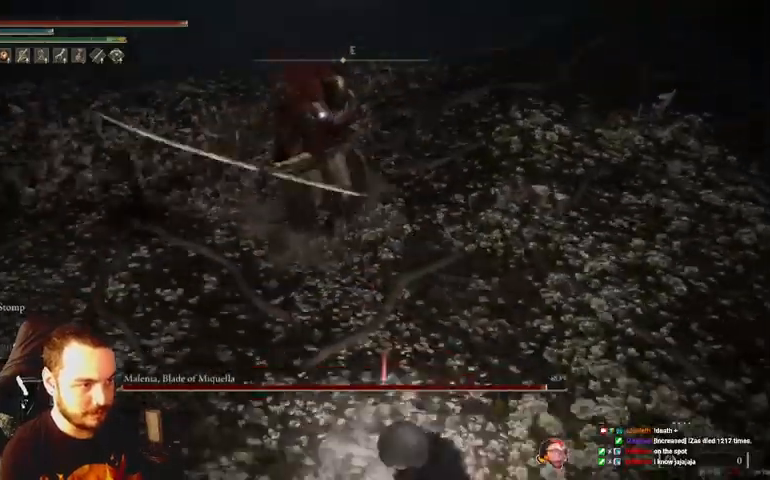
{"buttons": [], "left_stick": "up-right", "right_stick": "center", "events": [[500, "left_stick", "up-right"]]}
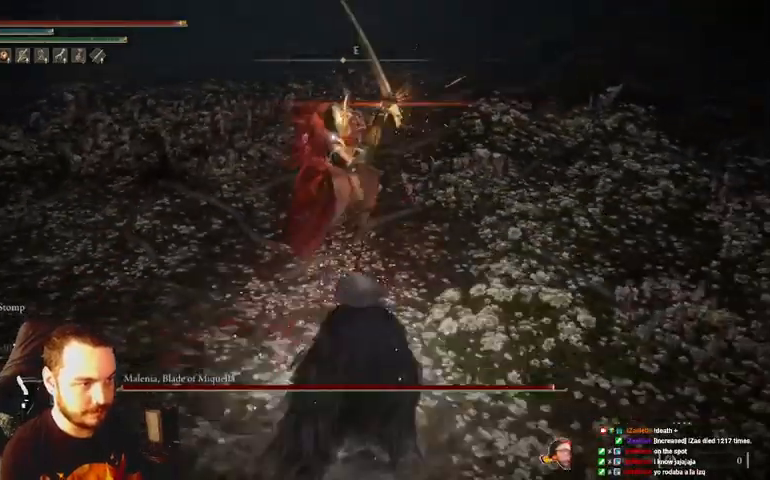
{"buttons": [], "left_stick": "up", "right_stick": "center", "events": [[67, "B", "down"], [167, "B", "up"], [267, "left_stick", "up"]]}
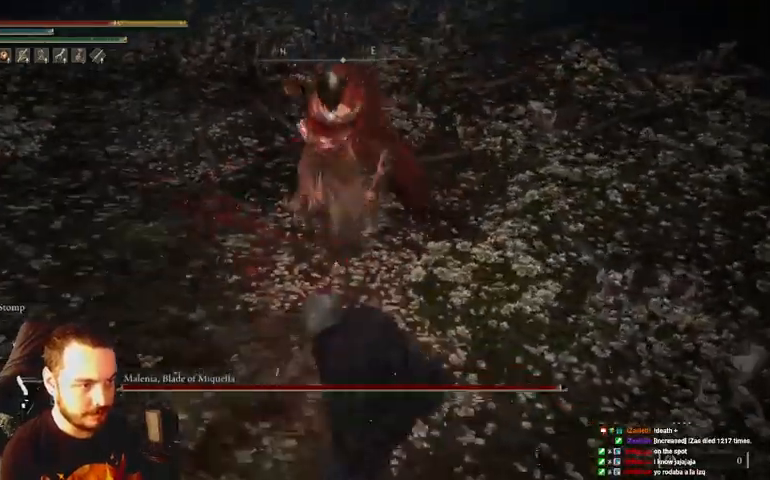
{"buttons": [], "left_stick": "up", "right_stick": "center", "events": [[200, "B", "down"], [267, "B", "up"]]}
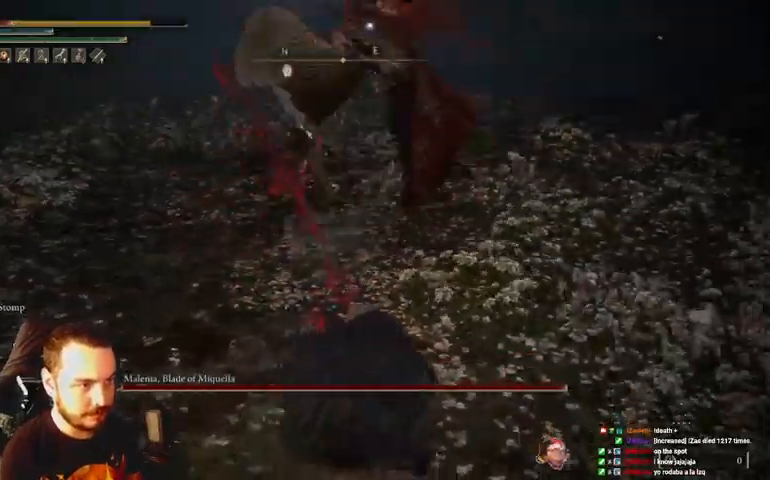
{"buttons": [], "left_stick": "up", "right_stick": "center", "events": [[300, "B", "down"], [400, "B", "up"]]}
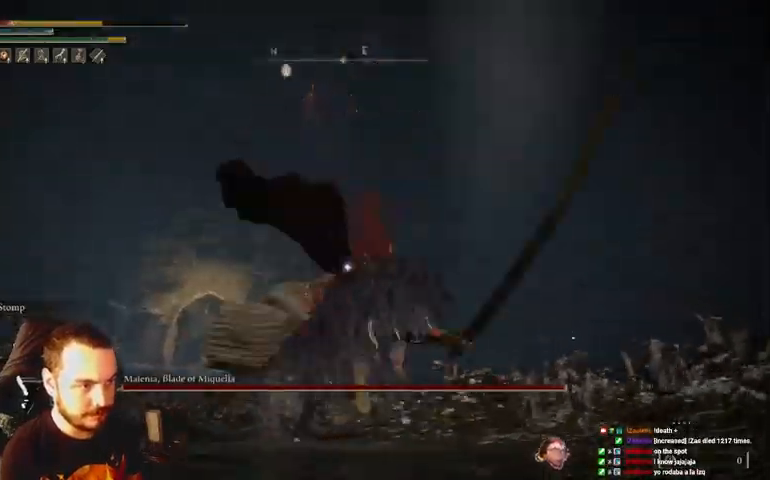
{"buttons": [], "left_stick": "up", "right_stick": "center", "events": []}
================
What you will do.
One exact copy of the data is required, and it should hold no pictures.

Answer box.
{"buttons": [], "left_stick": "up-right", "right_stick": "center", "events": [[500, "left_stick", "up-right"]]}
{"buttons": [], "left_stick": "up", "right_stick": "center", "events": [[67, "B", "down"], [167, "B", "up"], [267, "left_stick", "up"]]}
{"buttons": [], "left_stick": "up", "right_stick": "center", "events": [[200, "B", "down"], [267, "B", "up"]]}
{"buttons": [], "left_stick": "up", "right_stick": "center", "events": [[300, "B", "down"], [400, "B", "up"]]}
{"buttons": [], "left_stick": "up", "right_stick": "center", "events": []}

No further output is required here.